With Zen 2 the message doesn't appear to be correct. The code probably checks if the CPU supports AVX_128_FMA and outputs the message because that was an accurate test at the time.

A researcher using GROMACS might compile the code on their computer and then run it on a cluster with a different CPU architecture. This message is a friendly reminder to choose compiler flags for optimum performance.

Re: Detected instruction sets incorrect?

Posted: Wed May 06, 2020 3:00 pm
by Joe_H
Basically the version of Gromacs in use by the A7 core does not include the ability to use run time optimizations. So a separate core executable is needed for each different architecture. The decision was made to create one that uses SSE2 to support older CPUs that do not have AVX, and the second is a generic AVX_256 core to be used by newer processors that support that.

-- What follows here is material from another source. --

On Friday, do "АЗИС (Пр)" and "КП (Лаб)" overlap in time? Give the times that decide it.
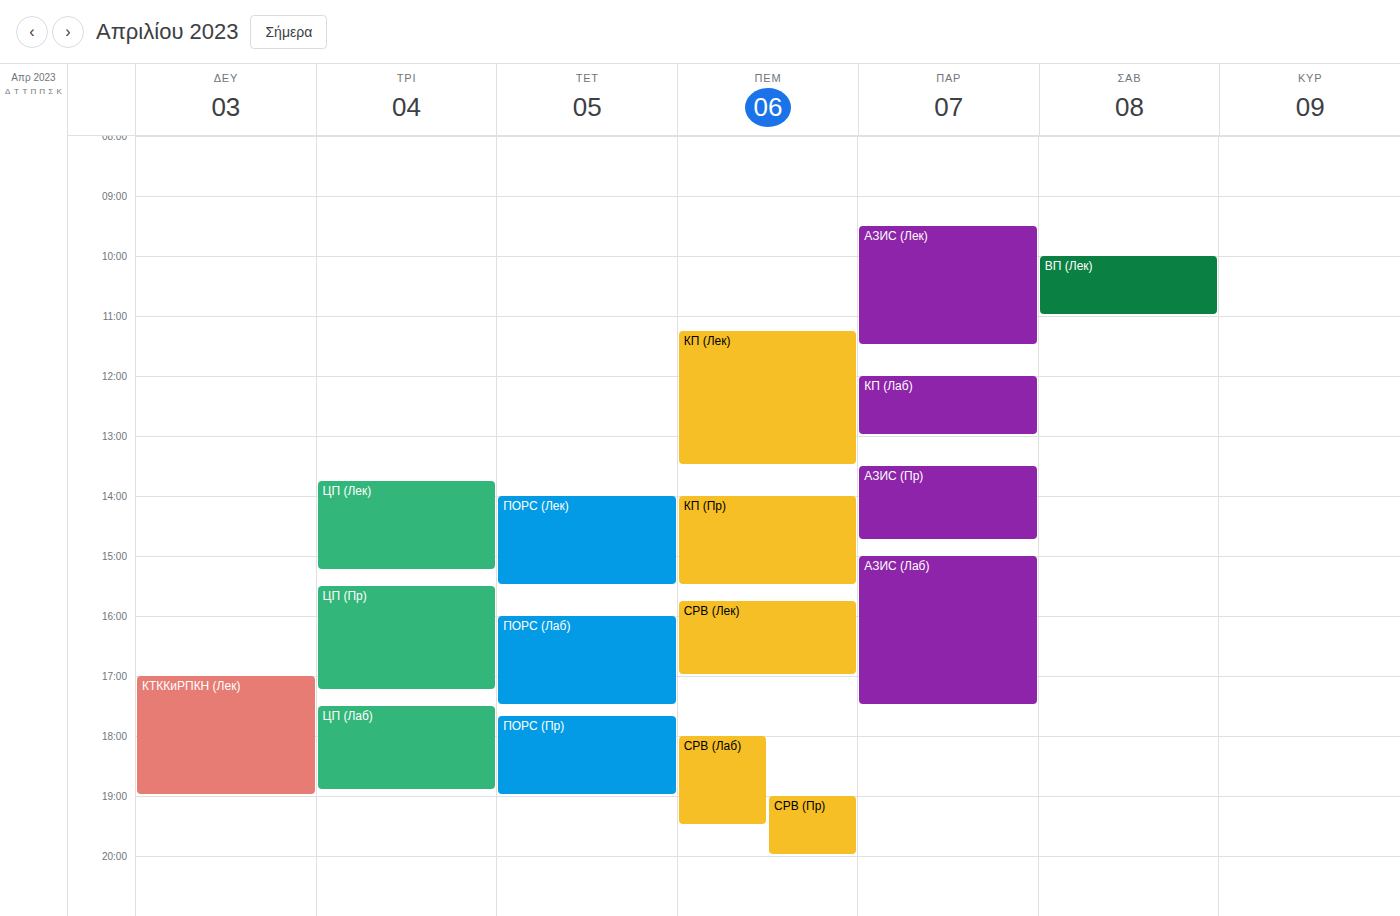
"КП (Лаб)" ends at 13:00 and "АЗИС (Пр)" starts at 13:30 -- no overlap.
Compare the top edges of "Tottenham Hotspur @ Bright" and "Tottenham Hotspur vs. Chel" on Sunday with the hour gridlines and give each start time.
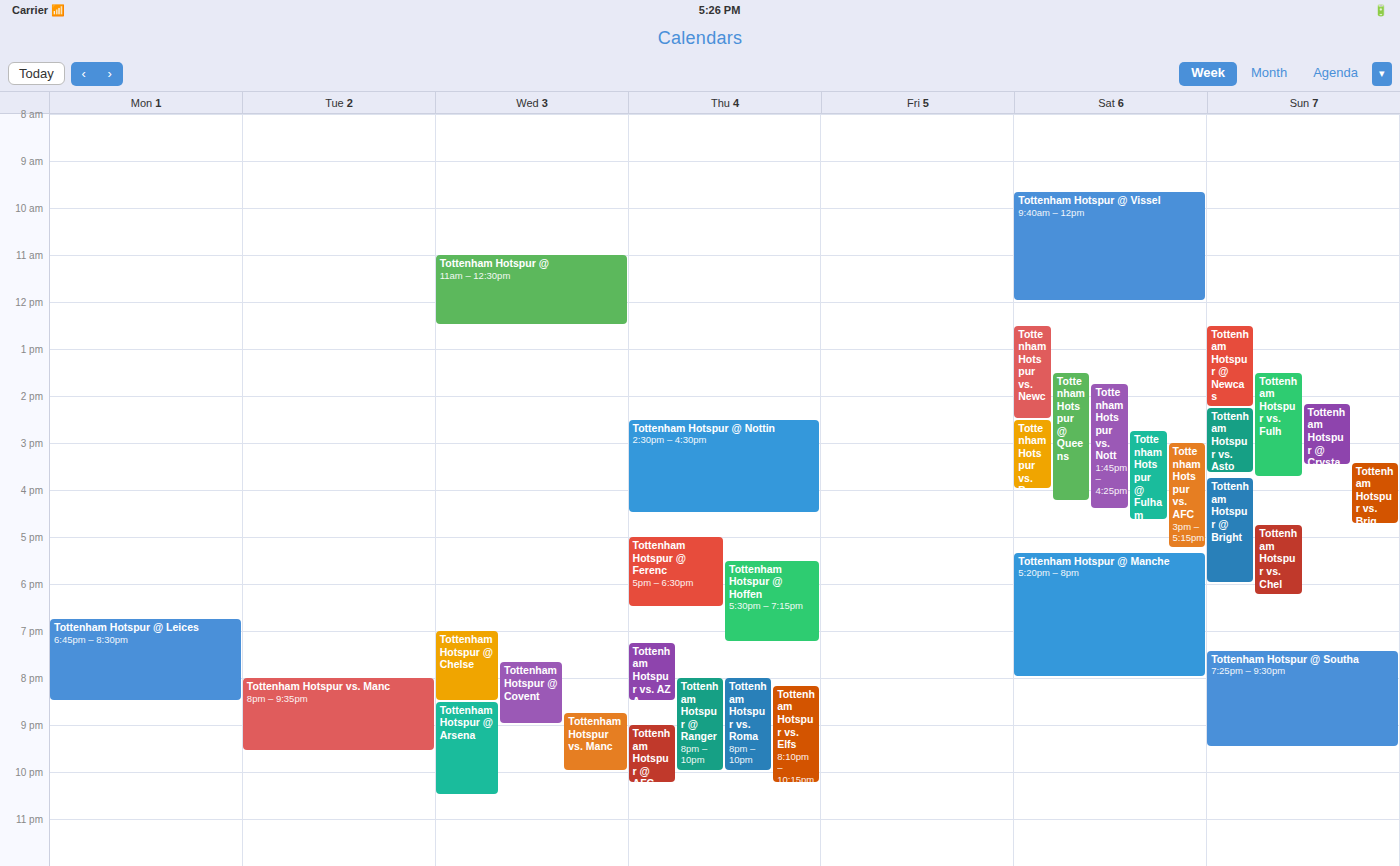
"Tottenham Hotspur @ Bright": 3:45 PM, neither: three quarters of the way from the 3 PM line to the 4 PM line. "Tottenham Hotspur vs. Chel": 4:45 PM, neither: three quarters of the way from the 4 PM line to the 5 PM line.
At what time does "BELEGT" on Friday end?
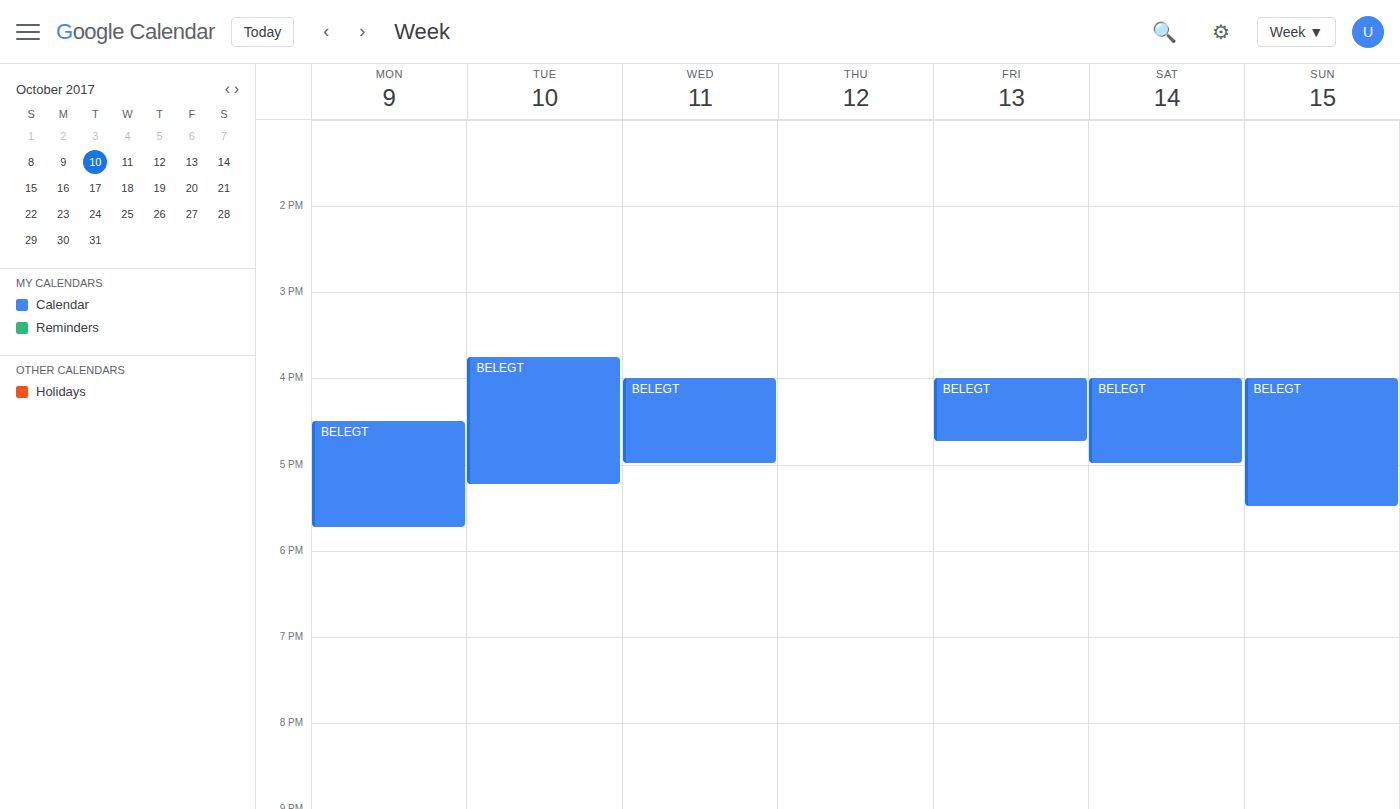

This may mean that on a particular system there is some loss of efficiency, but from tests done at the time it was in the range of a few percent. Gained was an easier to support distribution system with just two different folding cores to be kept in development and synchronized.

I haven't followed the later versions of Gromacs to see if they added the ability to include run time code selection back in.